ミヤ:Merry Go Round Respectsのときに、SakuraさんのドラムはSakuraさんにしかない個性であることを改めて実感したんです。俺はセッションバンドをいっぱいやってるから、いろんなドラマーと演奏しているほうだと思うんだけど、自分が好きにギターを弾いて、リズムを委ねられるドラマーは今のところ2人だけ。UZMKのDUTTCHさんとSakuraさんしかいない。ということは、俺はその2人じゃないと自分のポテンシャルを発揮できない部分もあるんじゃないかと思ってて。Sakuraさんと一緒に演奏することで、自分の中の音楽人としての畑を耕したいというイメージもあるんですよ。Sakuraさんのドラムでギターを弾けば、今までアンテナを張れていなかったところの感度も上がるだろうなって。だから、Sakuraさんとは、もっといろいろやってみたいですね。

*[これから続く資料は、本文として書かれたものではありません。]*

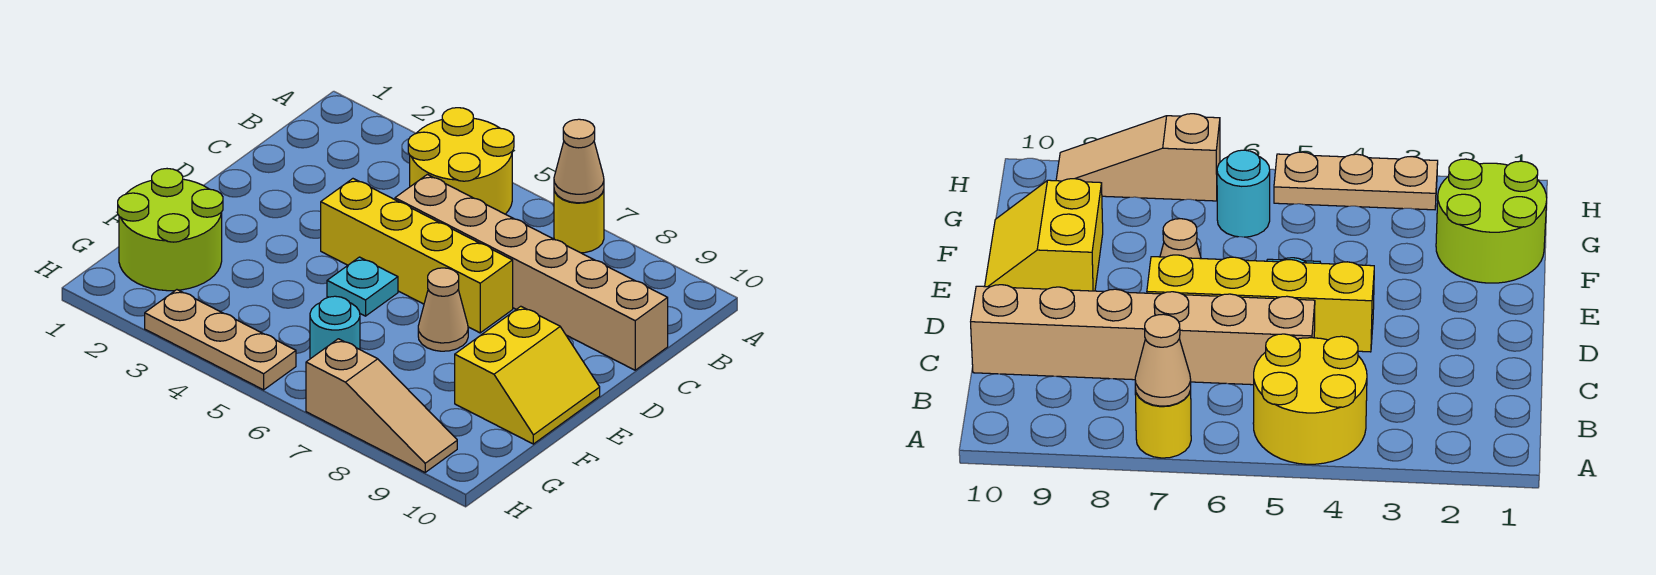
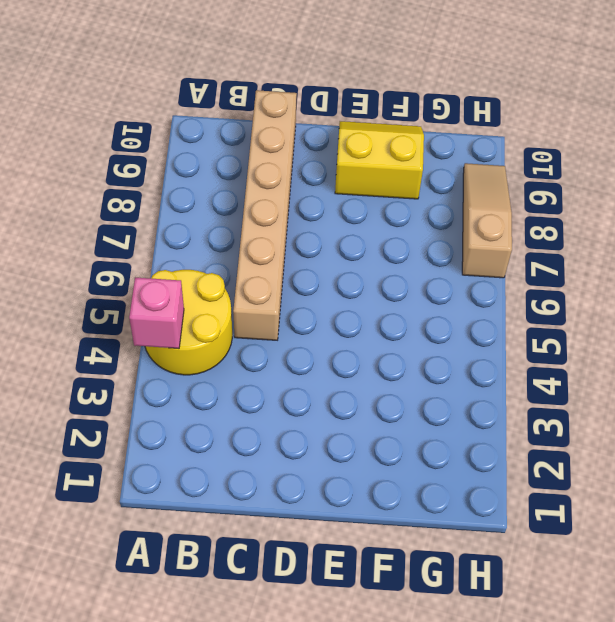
pink brick A4 level 2 -> none
none -> yellow round brick A7 level 1
none -> yellow brick D4:D7 level 1
none -> cyan plate E5 level 1

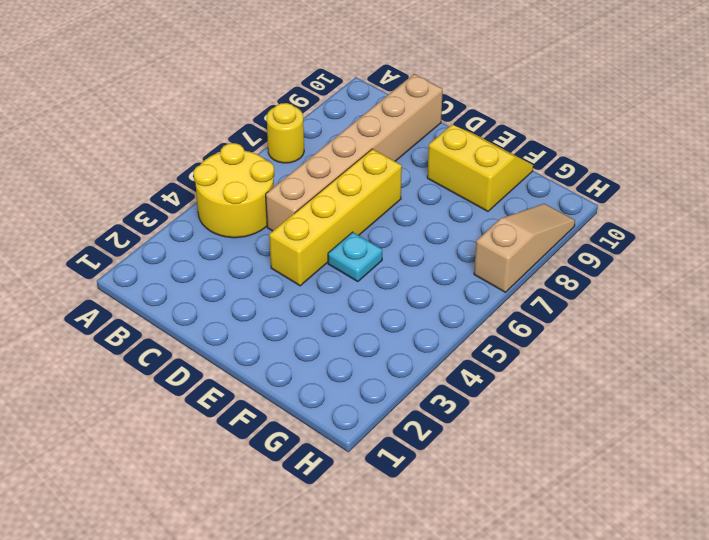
none -> tan cone E7 level 1
none -> lime round brick F1:G2 level 1
none -> cyan round brick G6 level 1

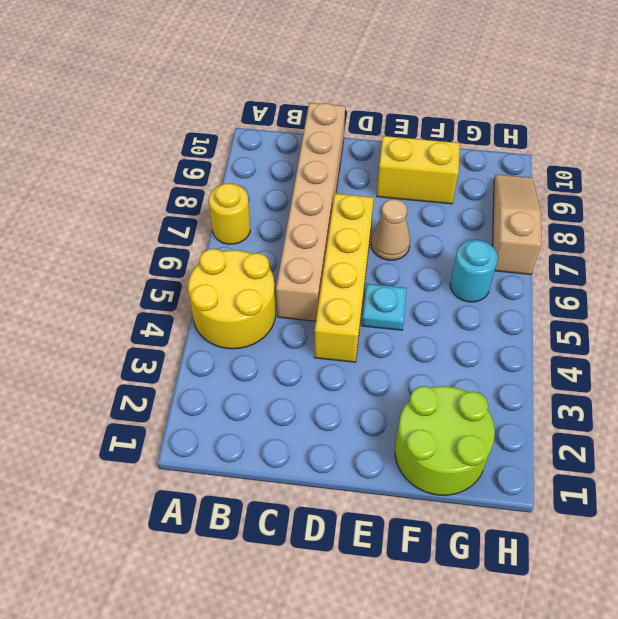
none -> tan plate H3:H5 level 1
none -> tan cone A7 level 2

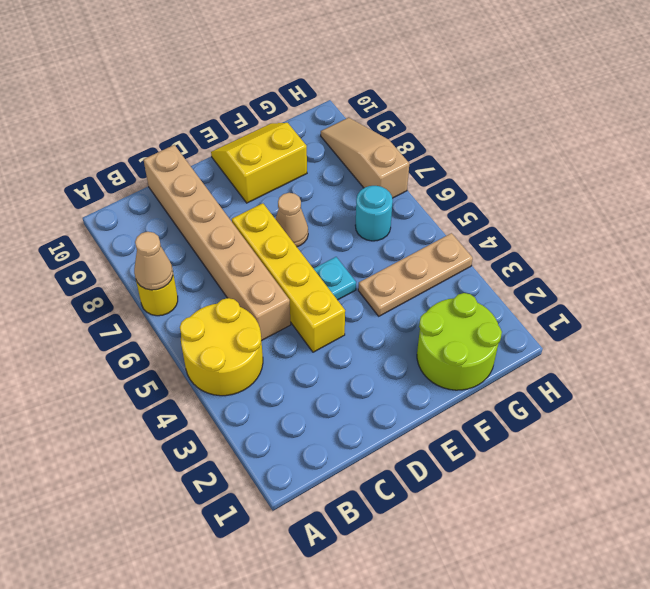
tan plate F4:H4 level 1 -> tan plate H3:H5 level 1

櫻澤:ずいぶん昔の話になっちゃうけど、<PARTY ZOO ~Ken Entwines Naughty stars~>にgibkiy gibkiy ginkiyが出演(2016年)したとき、ミヤ君仕切りのセッションでL'Arc-en-Cielの「Vivid Colors」をカバーしたんだ。ギターはKenちゃん、ミヤ君はアコギを弾いて、ベースはYUKKEというメンバー。そのときのミヤ君とYUKKEの2人は、もう本当に頼りがいがあって、すごく乗っかりやすかったんだよね。嬉しかったのが、ミヤ君はアコギだからストロークパートでしょ? 俺のドラムは「ストロークが合わせやすい」と言ってくれたんだ。

ミヤ:俺は普段、スネアとキックの打点の合間を縫うようにドラムに合わせにいってる感じなんだけど、Sakuraさんは俺のタイム感で弾けば合ってしまう。そういうグルーヴ感も含めて、自分と近いものがあるんです。

──人としても、プレイヤーとしても、エンジニアとしても相性がいいんですね。

櫻澤:パーマネントに一緒になにかをやっているわけではないのに、こんなに接点があって、仕事をする機会も多いということが、それを証明しているよね。最近は、プレイヤーとしてミヤ君と一緒に音を出してないから、そういうことも久々にやりたいと思っている。MUCCがひと段落したら、ぜひ。

ミヤ:はい。一緒になにかやりたいですね。